C’est la naissance des Tableaux-Pièges qui immortalisent des étalages de marchés aux puces, puis des restes de repas. Dès 1963, l’artiste met en place des restaurants éphémères, ouvre son propre Restaurant à Düsseldorf et organise des banquets festifs, faisant d’un moment de partage, une œuvre d’art collective déstabilisante. Son amour
pour les objets les plus dérisoires le conduit à la création de toutes sortes de collections et de musées insolites.
Daniel Spoerri est un itinérant : il ne cesse de se déplacer à travers l’Europe. Il partage aujourd’hui son temps entre son jardin en Toscane ouvert dans les années 1990, sa fondation/maison d’exposition près de Vienne inaugurée en 2009 et son appartement dans la capitale autrichienne.
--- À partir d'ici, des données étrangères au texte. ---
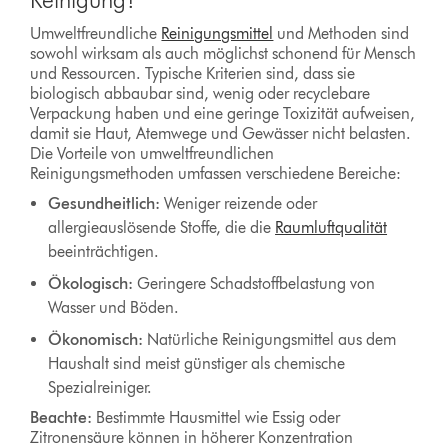
Umweltfreundliche
Reinigungsmittel
und Methoden sind
sowohl wirksam als auch möglichst schonend für Mensch
und Ressourcen. Typische Kriterien sind, dass sie
biologisch abbaubar sind, wenig oder recyclebare
Verpackung haben und eine geringe Toxizität aufweisen,
damit sie Haut, Atemwege und Gewässer nicht belasten.
Die Vorteile von umweltfreundlichen
Reinigungsmethoden umfassen verschiedene Bereiche:
Gesundheitlich:
Weniger reizende oder
allergieauslösende Stoffe, die die
Raumluftqualität
beeinträchtigen.
Ökologisch:
Geringere Schadstoffbelastung von
Wasser und Böden.
Ökonomisch:
Natürliche Reinigungsmittel aus dem
Haushalt sind meist günstiger als chemische
Spezialreiniger.
Beachte:
Bestimmte Hausmittel wie Essig oder
Zitronensäure können in höherer Konzentration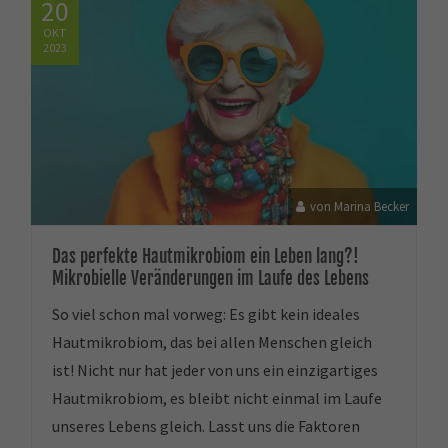
20
OKT
2023
von Marina Becker
Das perfekte Hautmikrobiom ein Leben lang?!
Mikrobielle Veränderungen im Laufe des Lebens
So viel schon mal vorweg: Es gibt kein ideales
Hautmikrobiom, das bei allen Menschen gleich
ist! Nicht nur hat jeder von uns ein einzigartiges
Hautmikrobiom, es bleibt nicht einmal im Laufe
unseres Lebens gleich. Lasst uns die Faktoren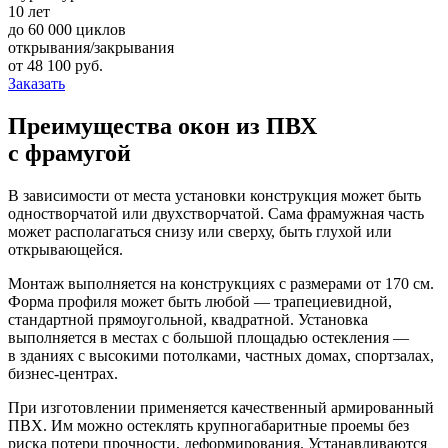
10 лет
до 60 000 циклов
открывания/закрывания
от
48 100
pуб.
Заказать
Преимущества окон из ПВХ
с фрамугой
В зависимости от места установки конструкция может быть
одностворчатой или двухстворчатой. Сама фрамужная часть
может располагаться снизу или сверху, быть глухой или
открывающейся.
Монтаж выполняется на конструкциях с размерами от 170 см.
Форма профиля может быть любой — трапециевидной,
стандартной прямоугольной, квадратной. Установка
выполняется в местах с большой площадью остекления —
в зданиях с высокими потолками, частных домах, спортзалах,
бизнес-центрах.
При изготовлении применяется качественный армированный
ПВХ. Им можно остеклять крупногабаритные проемы без
риска потери прочности, деформирования. Устанавливаются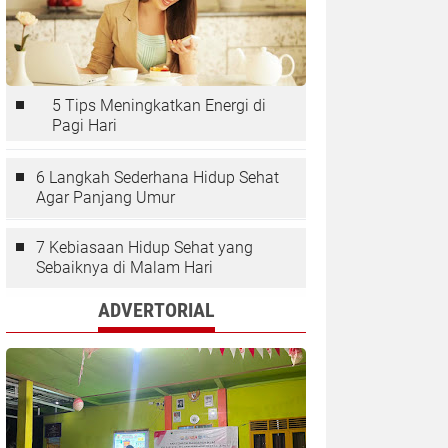
5 Tips Meningkatkan Energi di
Pagi Hari
6 Langkah Sederhana Hidup Sehat
Agar Panjang Umur
7 Kebiasaan Hidup Sehat yang
Sebaiknya di Malam Hari
ADVERTORIAL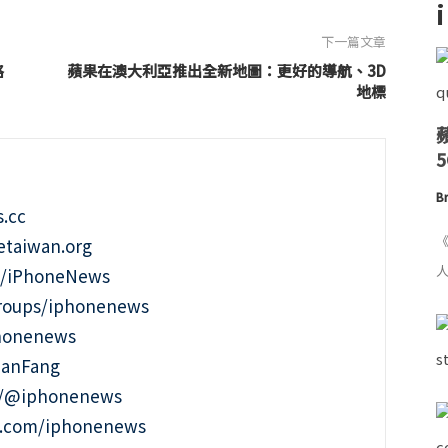
下一篇文章
略
蘋果在澳大利亞推出全新地圖：更好的導航、3D
地標
Br
.cc
《
taiwan.org
人
m/iPhoneNews
roups/iphonenews
phonenews
ianFang
t/@iphonenews
m.com/iphonenews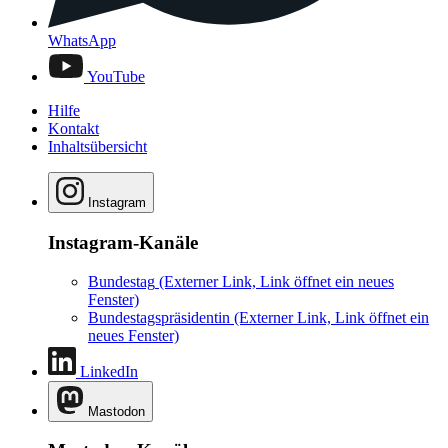
WhatsApp
YouTube
Hilfe
Kontakt
Inhaltsübersicht
Instagram
Instagram-Kanäle
Bundestag
(Externer Link, Link öffnet ein neues
Fenster)
Bundestagspräsidentin
(Externer Link, Link öffnet ein
neues Fenster)
LinkedIn
Mastodon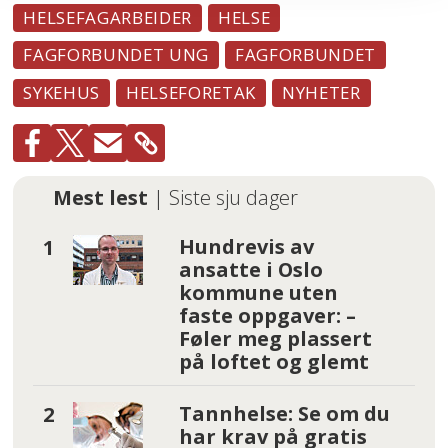
HELSEFAGARBEIDER
HELSE
FAGFORBUNDET UNG
FAGFORBUNDET
SYKEHUS
HELSEFORETAK
NYHETER
Mest lest
| Siste sju dager
Hundrevis av
ansatte i Oslo
kommune uten
faste oppgaver: –
Føler meg plassert
på loftet og glemt
Tannhelse: Se om du
har krav på gratis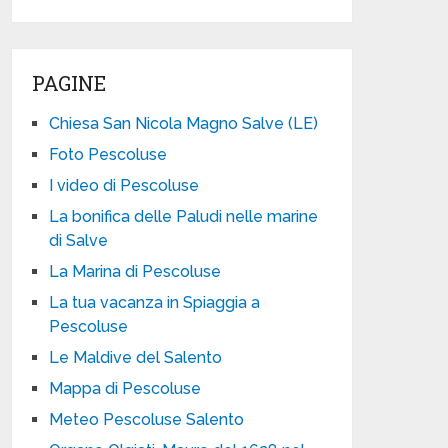
PAGINE
Chiesa San Nicola Magno Salve (LE)
Foto Pescoluse
I video di Pescoluse
La bonifica delle Paludi nelle marine
di Salve
La Marina di Pescoluse
La tua vacanza in Spiaggia a
Pescoluse
Le Maldive del Salento
Mappa di Pescoluse
Meteo Pescoluse Salento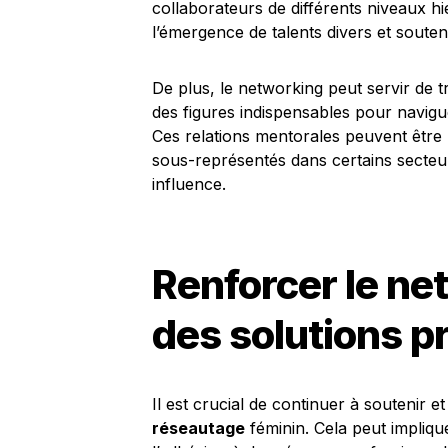
collaborateurs de différents niveaux hi
l’émergence de talents divers et souteni
De plus, le networking peut servir de 
des figures indispensables pour navig
Ces relations mentorales peuvent être
sous-représentés dans certains secteurs
influence.
Renforcer le ne
des solutions p
Il est crucial de continuer à soutenir et
réseautage
féminin. Cela peut impliqu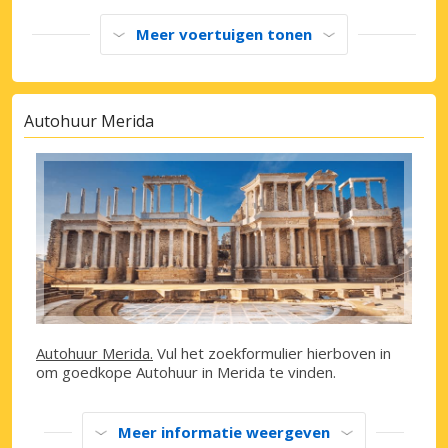
Meer voertuigen tonen
Autohuur Merida
Autohuur Merida.
Vul het zoekformulier hierboven in
om goedkope Autohuur in Merida te vinden.
Meer informatie weergeven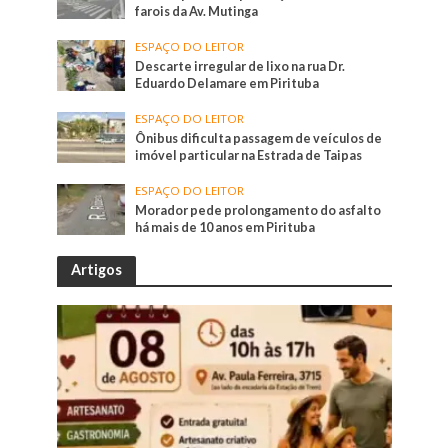
farois da Av. Mutinga
ESPAÇO DO LEITOR
Descarte irregular de lixo na rua Dr.
Eduardo Delamare em Pirituba
ESPAÇO DO LEITOR
Ônibus dificulta passagem de veículos de
imóvel particular na Estrada de Taipas
ESPAÇO DO LEITOR
Morador pede prolongamento do asfalto
há mais de 10 anos em Pirituba
Artigos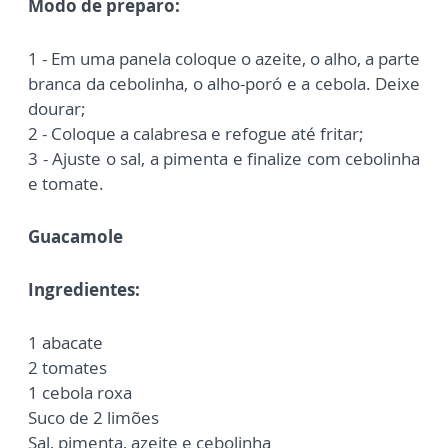
Modo de preparo:
1 - Em uma panela coloque o azeite, o alho, a parte
branca da cebolinha, o alho-poró e a cebola. Deixe
dourar;
2 - Coloque a calabresa e refogue até fritar;
3 - Ajuste o sal, a pimenta e finalize com cebolinha
e tomate.
Guacamole
Ingredientes:
1 abacate
2 tomates
1 cebola roxa
Suco de 2 limões
Sal, pimenta, azeite e cebolinha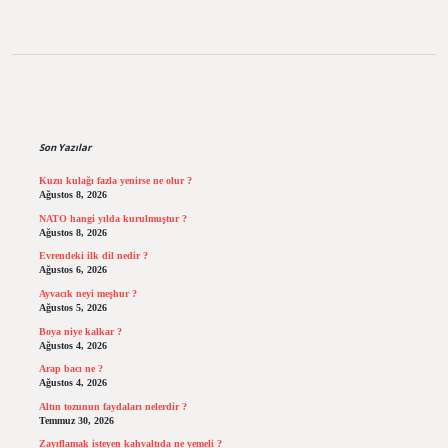
Sidebar
Son Yazılar
Kuzu kulağı fazla yenirse ne olur ?
Ağustos 8, 2026
NATO hangi yılda kurulmuştur ?
Ağustos 8, 2026
Evrendeki ilk dil nedir ?
Ağustos 6, 2026
Ayvacık neyi meşhur ?
Ağustos 5, 2026
Boya niye kalkar ?
Ağustos 4, 2026
Arap bacı ne ?
Ağustos 4, 2026
Altın tozunun faydaları nelerdir ?
Temmuz 30, 2026
Zayıflamak isteyen kahvaltıda ne yemeli ?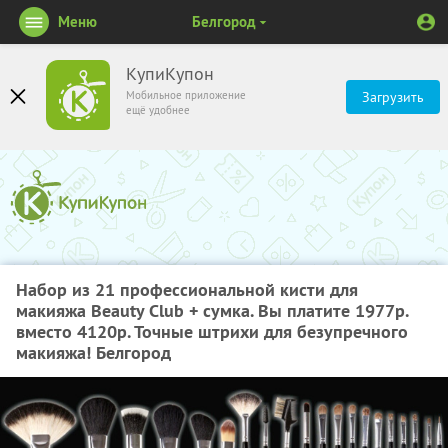
Меню
Белгород
КупиКупон
Мобильное приложение
Загрузить
ещё удобнее
Набор из 21 профессиональной кисти для
макияжа Beauty Club + сумка. Вы платите 1977р.
вместо 4120р. Точные штрихи для безупречного
макияжа! Белгород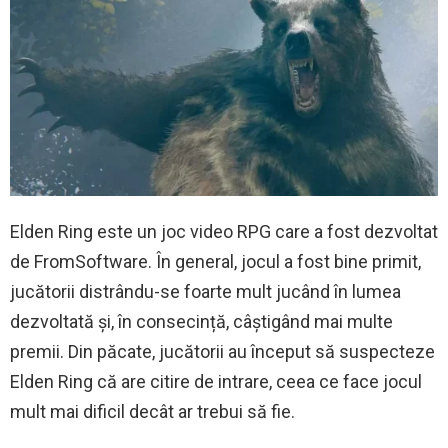
Elden Ring este un joc video RPG care a fost dezvoltat
de FromSoftware. În general, jocul a fost bine primit,
jucătorii distrându-se foarte mult jucând în lumea
dezvoltată și, în consecință, câștigând mai multe
premii. Din păcate, jucătorii au început să suspecteze
Elden Ring că are citire de intrare, ceea ce face jocul
mult mai dificil decât ar trebui să fie.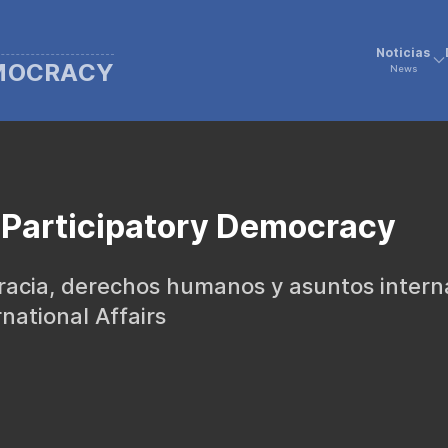
Noticias
EMOCRACY
News
 Participatory Democracy
cracia, derechos humanos y asuntos intern
ational Affairs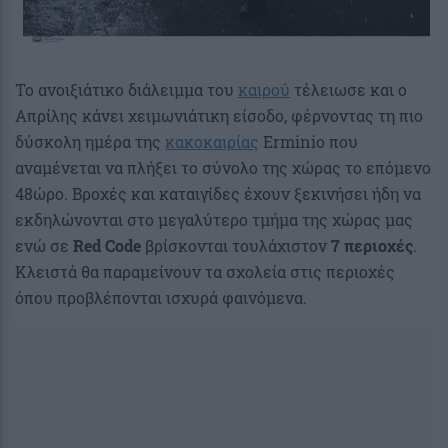
Το ανοιξιάτικο διάλειμμα του
καιρού
τέλειωσε και ο
Απρίλης κάνει χειμωνιάτικη είσοδο, φέρνοντας τη πιο
δύσκολη ημέρα της
κακοκαιρίας
Erminio που
αναμένεται να πλήξει το σύνολο της χώρας το επόμενο
48ώρο. Βροχές και καταιγίδες έχουν ξεκινήσει ήδη να
εκδηλώνονται στο μεγαλύτερο τμήμα της χώρας μας
ενώ σε
Red Code
βρίσκονται τουλάχιστον
7 περιοχές
.
Κλειστά θα παραμείνουν τα σχολεία στις περιοχές
όπου προβλέπονται ισχυρά φαινόμενα.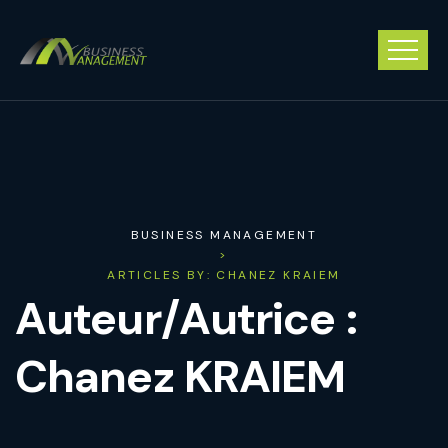
BUSINESS MANAGEMENT
>
ARTICLES BY: CHANEZ KRAIEM
Auteur/autrice :
Chanez KRAIEM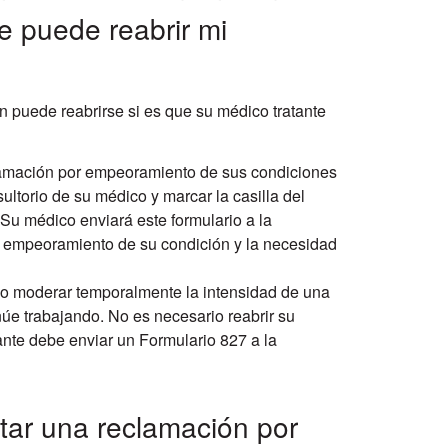
e puede reabrir mi
ón puede reabrirse si es que su médico tratante
clamación por empeoramiento de sus condiciones
ltorio de su médico y marcar la casilla del
 Su médico enviará este formulario a la
l empeoramiento de su condición y la necesidad
 o moderar temporalmente la intensidad de una
núe trabajando. No es necesario reabrir su
ante debe enviar un Formulario 827 a la
ntar una reclamación por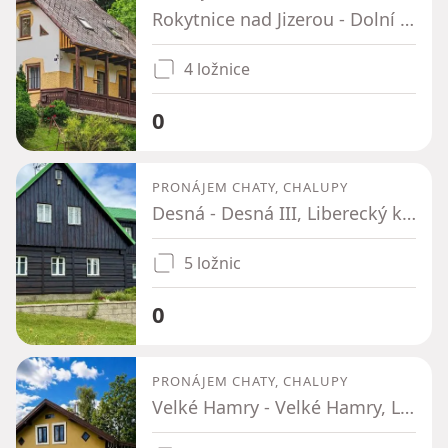
Rokytnice nad Jizerou - Dolní Rokytnice, Liberecký kraj
4 ložnice
0
PRONÁJEM CHATY, CHALUPY
Desná - Desná III, Liberecký kraj
5 ložnic
0
PRONÁJEM CHATY, CHALUPY
Velké Hamry - Velké Hamry, Liberecký kraj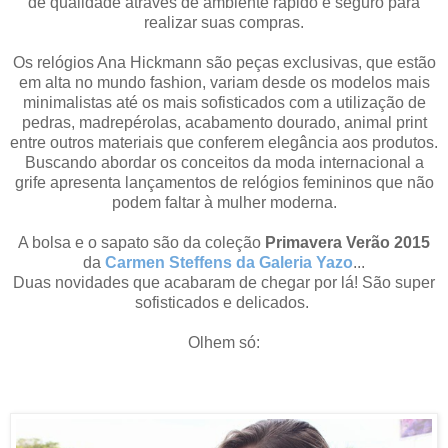
de qualidade através de ambiente rápido e seguro para
realizar suas compras.
Os relógios Ana Hickmann são peças exclusivas, que estão
em alta no mundo fashion, variam desde os modelos mais
minimalistas até os mais sofisticados com a utilização de
pedras, madrepérolas, acabamento dourado, animal print
entre outros materiais que conferem elegância aos produtos.
Buscando abordar os conceitos da moda internacional a
grife apresenta lançamentos de relógios femininos que não
podem faltar à mulher moderna.
A bolsa e o sapato são da coleção
Primavera Verão 2015
da
Carmen Steffens da Galeria Yazo
...
Duas novidades que acabaram de chegar por lá!
São super
sofisticados e delicados.
Olhem só: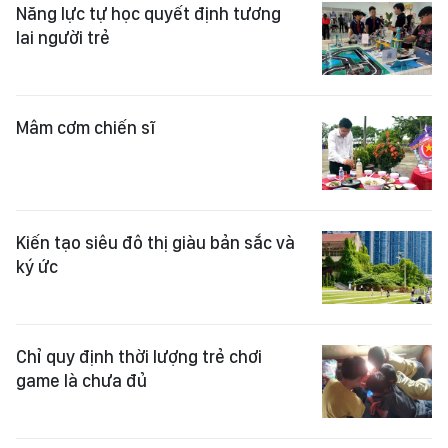
Năng lực tự học quyết định tương
lai người trẻ
Mâm cơm chiến sĩ
Kiến tạo siêu đô thị giàu bản sắc và
ký ức
Chỉ quy định thời lượng trẻ chơi
game là chưa đủ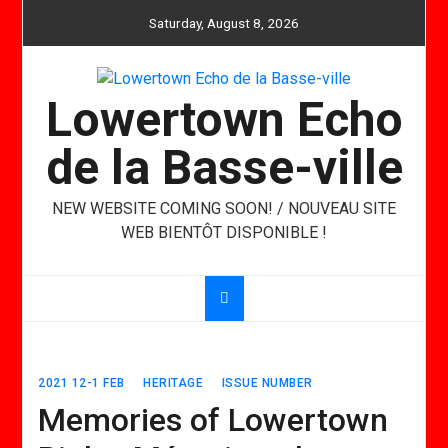
Skip
Saturday, August 8, 2026
to
content
Lowertown Echo
de la Basse-ville
NEW WEBSITE COMING SOON! / NOUVEAU SITE
WEB BIENTÔT DISPONIBLE !
2021 12-1 FEB
HERITAGE
ISSUE NUMBER
Memories of Lowertown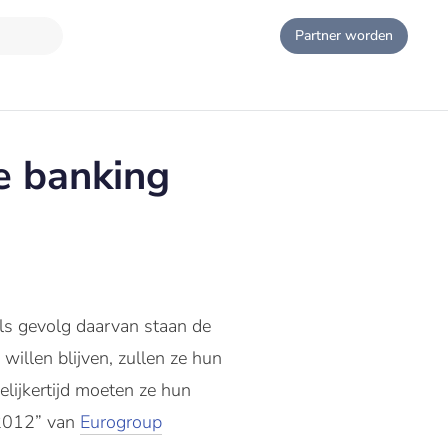
Partner worden
e banking
ls gevolg daarvan staan de
willen blijven, zullen ze hun
lijkertijd moeten ze hun
 2012” van
Eurogroup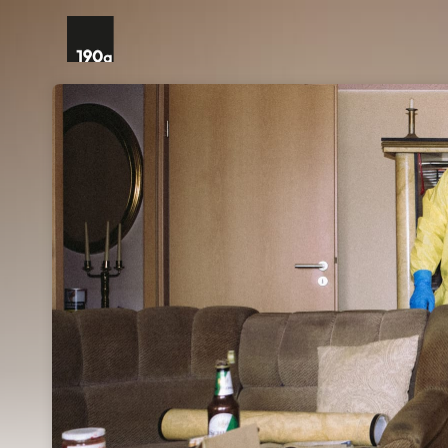
Skip header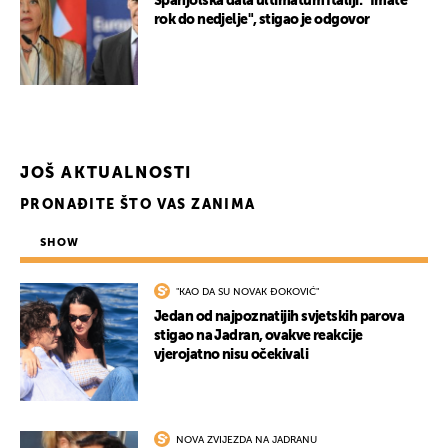
Španjolska dala ultimatum Italiji: "Imate
rok do nedjelje", stigao je odgovor
JOŠ AKTUALNOSTI
PRONAĐITE ŠTO VAS ZANIMA
SHOW
"KAO DA SU NOVAK ĐOKOVIĆ"
Jedan od najpoznatijih svjetskih parova
stigao na Jadran, ovakve reakcije
vjerojatno nisu očekivali
NOVA ZVIJEZDA NA JADRANU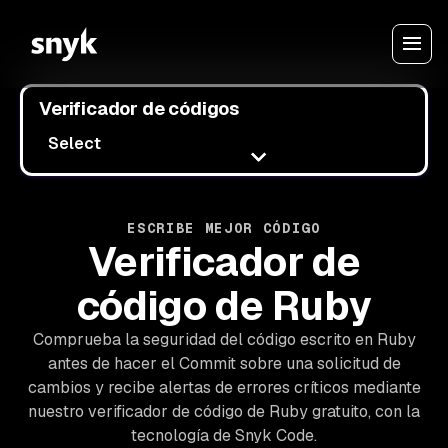
Verificador de códigos
Select
ESCRIBE MEJOR CÓDIGO
Verificador de
código de Ruby
Comprueba la seguridad del código escrito en Ruby
antes de hacer el Commit sobre una solicitud de
cambios y recibe alertas de errores críticos mediante
nuestro verificador de código de Ruby gratuito, con la
tecnología de Snyk Code.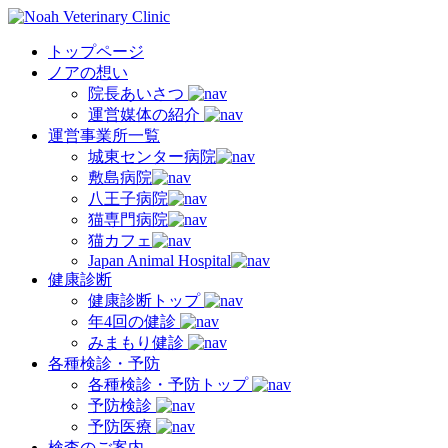
トップページ
ノアの想い
院長あいさつ
運営媒体の紹介
運営事業所一覧
城東センター病院
敷島病院
八王子病院
猫専門病院
猫カフェ
Japan Animal Hospital
健康診断
健康診断トップ
年4回の健診
みまもり健診
各種検診・予防
各種検診・予防トップ
予防検診
予防医療
検査のご案内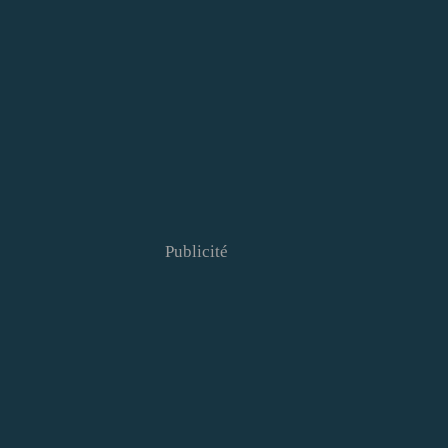
Publicité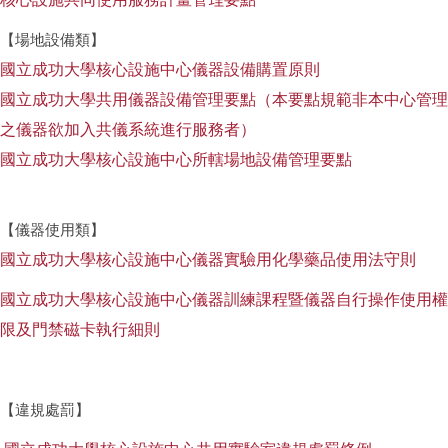
【場地設備類】
國立成功大學核心設施中心儀器設備購置原則
國立成功大學共用儀器設備管理要點（本要點規範非本中心管理
之儀器欲加入共儀系統進行服務者）
國立成功大學核心設施中心所轄場地設備管理要點
【儀器使用類】
國立成功大學核心設施中心儀器
實驗用化學藥品使用法守則
國立成功大學核心設施中心儀器訓練課程暨儀器自行操作使用權
限及門禁磁卡執行細則
【違規處罰】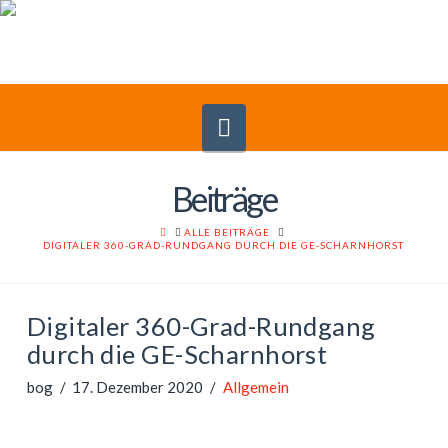
Navigation
Beiträge
HOME
ALLE BEITRÄGE
DIGITALER 360-GRAD-RUNDGANG DURCH DIE GE-SCHARNHORST
Digitaler 360-Grad-Rundgang
durch die GE-Scharnhorst
bog
17. Dezember 2020
Allgemein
Son travail est reconnu sur la scène internationale. Il a été célébré en 1972 par le CNAP à Paris et le Stedelijk Museum à Amsterdam. En 1990, le Centre Pompidou lui a consacré une rétrospective avec une itinérance à Antibes, Munich, Vienne et Genève. Le musée Tinguely à Bâle en 2001, le Jeu de Paume à Paris en 2002, le Centre Pecci à Prato en 2007 et les Abattoirs de Toulouse en 2017 ont réalisé des expositions et événements d’envergure. Présent dans les collections du MAMAC, son œuvre fait l’objet pour la première fois, d’une grande exposition à Nice.